> _Study material_:
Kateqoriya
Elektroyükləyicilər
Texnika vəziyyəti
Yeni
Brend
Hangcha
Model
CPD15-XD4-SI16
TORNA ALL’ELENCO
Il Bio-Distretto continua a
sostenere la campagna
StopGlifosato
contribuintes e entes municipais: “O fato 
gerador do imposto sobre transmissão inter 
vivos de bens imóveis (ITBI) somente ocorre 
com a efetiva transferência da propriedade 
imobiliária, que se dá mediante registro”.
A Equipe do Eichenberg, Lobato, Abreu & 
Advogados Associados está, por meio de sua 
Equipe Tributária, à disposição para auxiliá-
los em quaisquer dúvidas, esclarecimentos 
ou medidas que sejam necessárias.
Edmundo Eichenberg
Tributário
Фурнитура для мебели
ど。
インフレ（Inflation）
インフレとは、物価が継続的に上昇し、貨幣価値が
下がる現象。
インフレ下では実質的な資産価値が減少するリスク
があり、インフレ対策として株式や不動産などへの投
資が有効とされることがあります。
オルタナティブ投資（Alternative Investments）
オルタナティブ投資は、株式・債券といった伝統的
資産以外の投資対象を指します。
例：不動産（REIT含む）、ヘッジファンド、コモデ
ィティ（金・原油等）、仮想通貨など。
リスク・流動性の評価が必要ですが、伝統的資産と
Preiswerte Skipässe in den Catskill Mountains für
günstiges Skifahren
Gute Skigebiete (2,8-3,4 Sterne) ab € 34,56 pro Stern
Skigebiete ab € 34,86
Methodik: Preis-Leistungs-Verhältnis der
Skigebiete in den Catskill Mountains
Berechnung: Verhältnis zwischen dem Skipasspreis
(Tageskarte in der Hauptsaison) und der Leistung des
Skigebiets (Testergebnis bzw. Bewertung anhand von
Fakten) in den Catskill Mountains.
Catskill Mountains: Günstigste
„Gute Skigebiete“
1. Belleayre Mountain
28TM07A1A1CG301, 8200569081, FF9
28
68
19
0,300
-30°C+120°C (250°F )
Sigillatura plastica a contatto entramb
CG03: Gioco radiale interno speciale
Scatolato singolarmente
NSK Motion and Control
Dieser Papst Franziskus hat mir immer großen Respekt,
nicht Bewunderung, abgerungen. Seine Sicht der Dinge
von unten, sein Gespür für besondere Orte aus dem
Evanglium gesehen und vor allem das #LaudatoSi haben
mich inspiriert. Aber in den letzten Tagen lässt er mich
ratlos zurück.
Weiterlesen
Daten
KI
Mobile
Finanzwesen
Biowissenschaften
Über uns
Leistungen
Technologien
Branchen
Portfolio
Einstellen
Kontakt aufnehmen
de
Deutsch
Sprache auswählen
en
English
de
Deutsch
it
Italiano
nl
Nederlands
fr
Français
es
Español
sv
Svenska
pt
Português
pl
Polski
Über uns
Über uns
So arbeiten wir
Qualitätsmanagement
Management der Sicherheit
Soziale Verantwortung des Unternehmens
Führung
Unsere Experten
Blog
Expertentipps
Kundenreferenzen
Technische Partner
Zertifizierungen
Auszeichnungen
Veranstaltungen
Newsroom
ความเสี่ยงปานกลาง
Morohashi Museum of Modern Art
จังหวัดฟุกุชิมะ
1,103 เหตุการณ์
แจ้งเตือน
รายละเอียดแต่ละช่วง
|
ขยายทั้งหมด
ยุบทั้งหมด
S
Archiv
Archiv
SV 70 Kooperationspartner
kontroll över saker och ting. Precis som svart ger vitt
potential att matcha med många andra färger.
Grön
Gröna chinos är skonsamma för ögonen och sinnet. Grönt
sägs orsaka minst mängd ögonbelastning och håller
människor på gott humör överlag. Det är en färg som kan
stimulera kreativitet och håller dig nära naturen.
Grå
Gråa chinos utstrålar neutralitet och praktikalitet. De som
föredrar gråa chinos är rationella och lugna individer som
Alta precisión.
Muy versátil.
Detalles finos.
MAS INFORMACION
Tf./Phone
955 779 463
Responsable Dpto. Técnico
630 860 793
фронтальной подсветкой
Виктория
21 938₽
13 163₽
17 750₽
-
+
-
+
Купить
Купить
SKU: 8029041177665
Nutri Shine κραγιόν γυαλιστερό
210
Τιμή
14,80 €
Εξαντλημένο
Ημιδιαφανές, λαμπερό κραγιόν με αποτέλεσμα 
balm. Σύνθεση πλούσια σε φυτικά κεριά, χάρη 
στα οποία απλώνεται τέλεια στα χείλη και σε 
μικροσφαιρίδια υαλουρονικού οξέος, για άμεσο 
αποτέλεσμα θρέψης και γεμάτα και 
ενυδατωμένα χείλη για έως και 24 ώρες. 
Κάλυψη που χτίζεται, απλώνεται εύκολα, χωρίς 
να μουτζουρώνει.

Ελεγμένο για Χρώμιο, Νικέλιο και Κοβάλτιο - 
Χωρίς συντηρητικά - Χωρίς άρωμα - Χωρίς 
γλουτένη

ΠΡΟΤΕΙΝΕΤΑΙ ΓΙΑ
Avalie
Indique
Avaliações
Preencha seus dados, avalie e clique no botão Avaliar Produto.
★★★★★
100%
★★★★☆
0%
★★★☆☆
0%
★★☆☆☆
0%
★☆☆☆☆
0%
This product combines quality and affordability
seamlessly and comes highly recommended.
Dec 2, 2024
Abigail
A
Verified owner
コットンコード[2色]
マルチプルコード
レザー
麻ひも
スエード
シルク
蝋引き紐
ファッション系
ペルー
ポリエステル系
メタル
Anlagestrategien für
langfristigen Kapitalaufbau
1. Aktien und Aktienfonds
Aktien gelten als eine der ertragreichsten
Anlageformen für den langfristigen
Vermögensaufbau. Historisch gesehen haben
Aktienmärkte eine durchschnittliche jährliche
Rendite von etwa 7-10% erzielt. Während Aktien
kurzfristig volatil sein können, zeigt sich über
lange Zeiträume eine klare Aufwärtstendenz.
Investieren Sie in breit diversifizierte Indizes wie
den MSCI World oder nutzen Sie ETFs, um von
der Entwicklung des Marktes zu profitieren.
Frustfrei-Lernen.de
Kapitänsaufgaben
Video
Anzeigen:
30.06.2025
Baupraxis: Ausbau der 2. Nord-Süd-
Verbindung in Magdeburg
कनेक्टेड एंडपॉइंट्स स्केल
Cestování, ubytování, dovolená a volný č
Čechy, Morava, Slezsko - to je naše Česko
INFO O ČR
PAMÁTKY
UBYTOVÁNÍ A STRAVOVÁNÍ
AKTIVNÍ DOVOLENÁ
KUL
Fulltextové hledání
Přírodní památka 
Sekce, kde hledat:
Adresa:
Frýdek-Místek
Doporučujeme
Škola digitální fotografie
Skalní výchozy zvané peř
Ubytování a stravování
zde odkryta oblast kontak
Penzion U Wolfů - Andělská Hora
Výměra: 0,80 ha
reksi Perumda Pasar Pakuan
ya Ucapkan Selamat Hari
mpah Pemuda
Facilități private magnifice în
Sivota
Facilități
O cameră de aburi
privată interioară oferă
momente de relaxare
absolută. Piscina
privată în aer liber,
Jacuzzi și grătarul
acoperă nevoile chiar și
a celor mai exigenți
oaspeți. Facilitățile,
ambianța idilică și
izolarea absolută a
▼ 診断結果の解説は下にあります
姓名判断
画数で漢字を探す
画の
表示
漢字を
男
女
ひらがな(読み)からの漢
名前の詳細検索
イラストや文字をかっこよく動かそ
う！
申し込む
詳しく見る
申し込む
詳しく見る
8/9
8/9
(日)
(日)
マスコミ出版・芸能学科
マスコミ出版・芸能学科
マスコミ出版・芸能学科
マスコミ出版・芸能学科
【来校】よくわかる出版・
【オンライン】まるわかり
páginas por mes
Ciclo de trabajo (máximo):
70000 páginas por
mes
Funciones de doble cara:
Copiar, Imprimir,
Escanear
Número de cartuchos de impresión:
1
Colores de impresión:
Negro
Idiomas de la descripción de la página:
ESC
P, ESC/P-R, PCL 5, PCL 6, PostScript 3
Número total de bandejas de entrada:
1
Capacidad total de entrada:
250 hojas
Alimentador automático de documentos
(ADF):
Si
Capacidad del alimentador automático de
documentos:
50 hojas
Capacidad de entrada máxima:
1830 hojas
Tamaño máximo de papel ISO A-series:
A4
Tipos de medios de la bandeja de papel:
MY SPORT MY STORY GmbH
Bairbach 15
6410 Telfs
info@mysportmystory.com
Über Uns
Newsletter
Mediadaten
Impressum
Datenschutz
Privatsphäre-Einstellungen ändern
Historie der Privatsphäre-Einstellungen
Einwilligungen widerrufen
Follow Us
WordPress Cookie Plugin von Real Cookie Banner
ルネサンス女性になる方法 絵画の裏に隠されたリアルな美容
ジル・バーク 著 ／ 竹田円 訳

> _What the task asks_: Only the lines from the first one of the listing up to and including the line where "NSK Motion and Control" appears are wanted, reproduced exactly.

> _Answer to this exercise_:
Kateqoriya
Elektroyükləyicilər
Texnika vəziyyəti
Yeni
Brend
Hangcha
Model
CPD15-XD4-SI16
TORNA ALL’ELENCO
Il Bio-Distretto continua a
sostenere la campagna
StopGlifosato
contribuintes e entes municipais: “O fato 
gerador do imposto sobre transmissão inter 
vivos de bens imóveis (ITBI) somente ocorre 
com a efetiva transferência da propriedade 
imobiliária, que se dá mediante registro”.
A Equipe do Eichenberg, Lobato, Abreu & 
Advogados Associados está, por meio de sua 
Equipe Tributária, à disposição para auxiliá-
los em quaisquer dúvidas, esclarecimentos 
ou medidas que sejam necessárias.
Edmundo Eichenberg
Tributário
Фурнитура для мебели
ど。
インフレ（Inflation）
インフレとは、物価が継続的に上昇し、貨幣価値が
下がる現象。
インフレ下では実質的な資産価値が減少するリスク
があり、インフレ対策として株式や不動産などへの投
資が有効とされることがあります。
オルタナティブ投資（Alternative Investments）
オルタナティブ投資は、株式・債券といった伝統的
資産以外の投資対象を指します。
例：不動産（REIT含む）、ヘッジファンド、コモデ
ィティ（金・原油等）、仮想通貨など。
リスク・流動性の評価が必要ですが、伝統的資産と
Preiswerte Skipässe in den Catskill Mountains für
günstiges Skifahren
Gute Skigebiete (2,8-3,4 Sterne) ab € 34,56 pro Stern
Skigebiete ab € 34,86
Methodik: Preis-Leistungs-Verhältnis der
Skigebiete in den Catskill Mountains
Berechnung: Verhältnis zwischen dem Skipasspreis
(Tageskarte in der Hauptsaison) und der Leistung des
Skigebiets (Testergebnis bzw. Bewertung anhand von
Fakten) in den Catskill Mountains.
Catskill Mountains: Günstigste
„Gute Skigebiete“
1. Belleayre Mountain
28TM07A1A1CG301, 8200569081, FF9
28
68
19
0,300
-30°C+120°C (250°F )
Sigillatura plastica a contatto entramb
CG03: Gioco radiale interno speciale
Scatolato singolarmente
NSK Motion and Control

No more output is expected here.